Work item →
An exact transcription of all the records, free of pictures, is the expected answer.

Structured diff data
- Opening Delimiter -
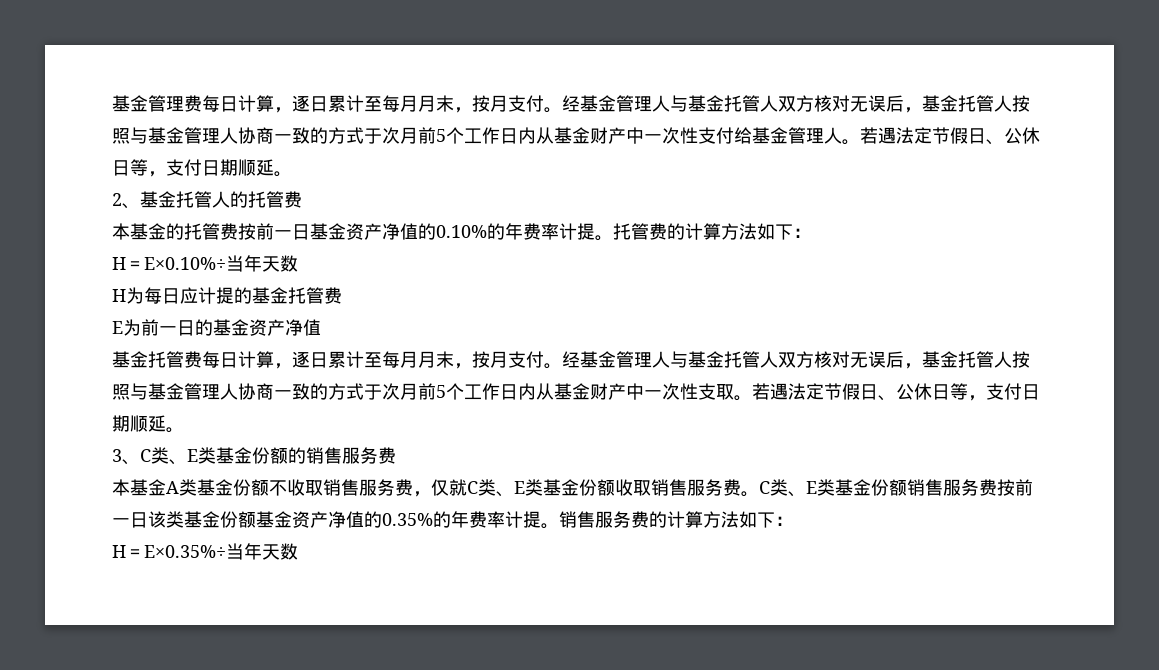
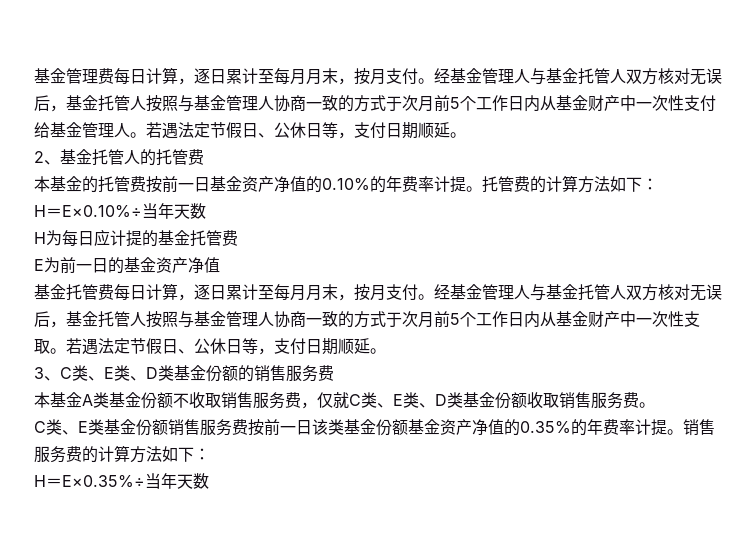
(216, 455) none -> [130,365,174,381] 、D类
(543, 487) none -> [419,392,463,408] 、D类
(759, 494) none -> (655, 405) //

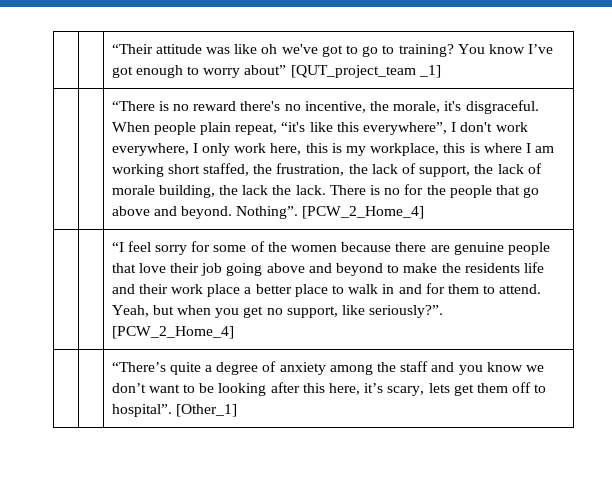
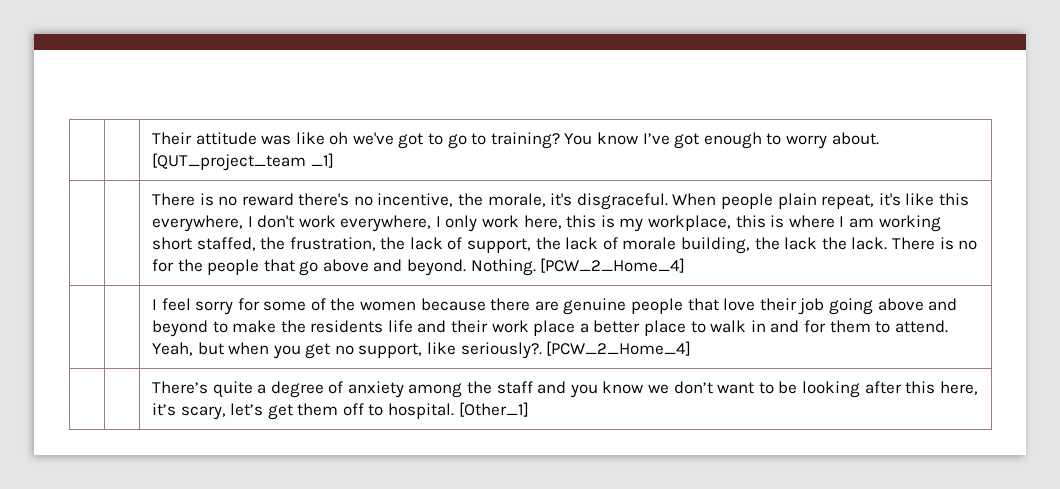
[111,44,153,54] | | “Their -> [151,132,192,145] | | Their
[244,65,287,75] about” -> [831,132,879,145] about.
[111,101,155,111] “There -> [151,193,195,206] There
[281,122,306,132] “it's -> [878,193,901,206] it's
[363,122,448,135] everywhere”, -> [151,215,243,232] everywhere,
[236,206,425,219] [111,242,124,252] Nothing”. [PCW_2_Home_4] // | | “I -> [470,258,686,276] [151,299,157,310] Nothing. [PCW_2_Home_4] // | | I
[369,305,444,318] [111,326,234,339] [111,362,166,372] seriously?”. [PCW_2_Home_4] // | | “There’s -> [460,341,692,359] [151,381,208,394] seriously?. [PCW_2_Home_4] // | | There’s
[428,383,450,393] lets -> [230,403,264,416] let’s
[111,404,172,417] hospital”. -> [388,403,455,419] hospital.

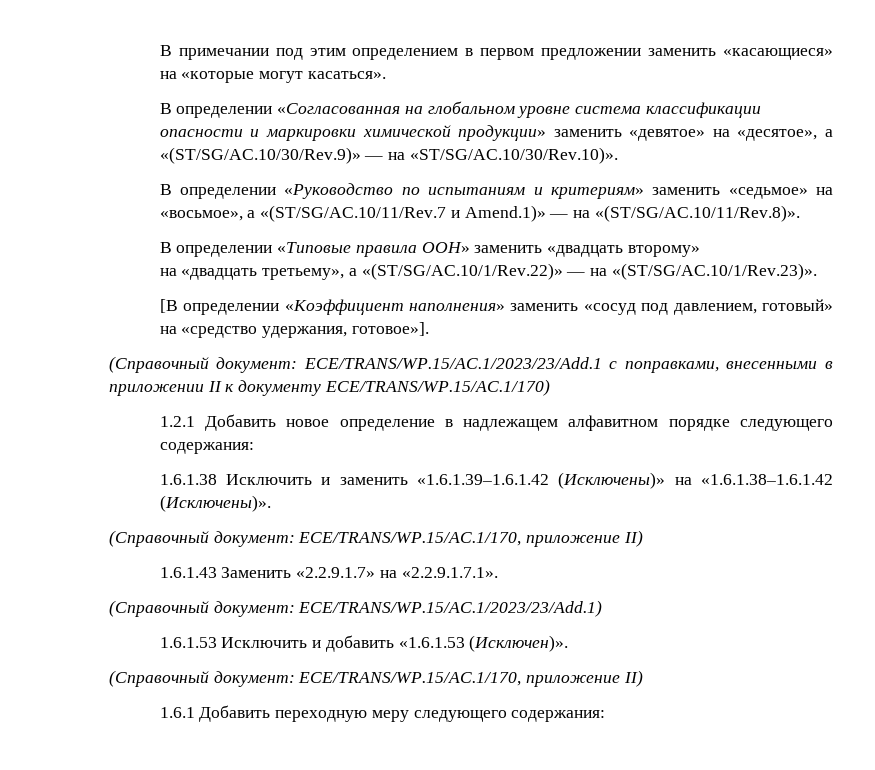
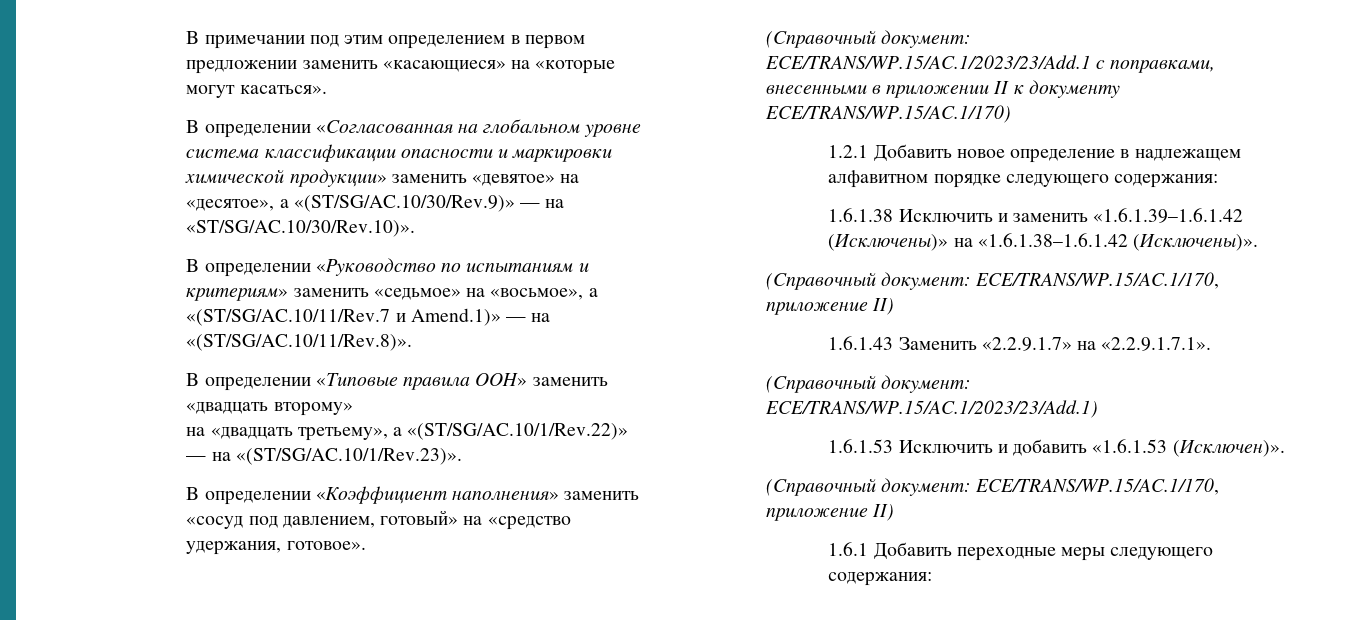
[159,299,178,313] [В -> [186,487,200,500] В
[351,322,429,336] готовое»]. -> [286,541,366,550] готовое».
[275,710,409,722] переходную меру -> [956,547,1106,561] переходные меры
- Closing Delimiter -
Task result →
(216, 455) none -> [130,365,174,381] 、D类
(543, 487) none -> [419,392,463,408] 、D类
(759, 494) none -> (655, 405) //

[111,44,153,54] | | “Their -> [151,132,192,145] | | Their
[244,65,287,75] about” -> [831,132,879,145] about.
[111,101,155,111] “There -> [151,193,195,206] There
[281,122,306,132] “it's -> [878,193,901,206] it's
[363,122,448,135] everywhere”, -> [151,215,243,232] everywhere,
[236,206,425,219] [111,242,124,252] Nothing”. [PCW_2_Home_4] // | | “I -> [470,258,686,276] [151,299,157,310] Nothing. [PCW_2_Home_4] // | | I
[369,305,444,318] [111,326,234,339] [111,362,166,372] seriously?”. [PCW_2_Home_4] // | | “There’s -> [460,341,692,359] [151,381,208,394] seriously?. [PCW_2_Home_4] // | | There’s
[428,383,450,393] lets -> [230,403,264,416] let’s
[111,404,172,417] hospital”. -> [388,403,455,419] hospital.

[159,299,178,313] [В -> [186,487,200,500] В
[351,322,429,336] готовое»]. -> [286,541,366,550] готовое».
[275,710,409,722] переходную меру -> [956,547,1106,561] переходные меры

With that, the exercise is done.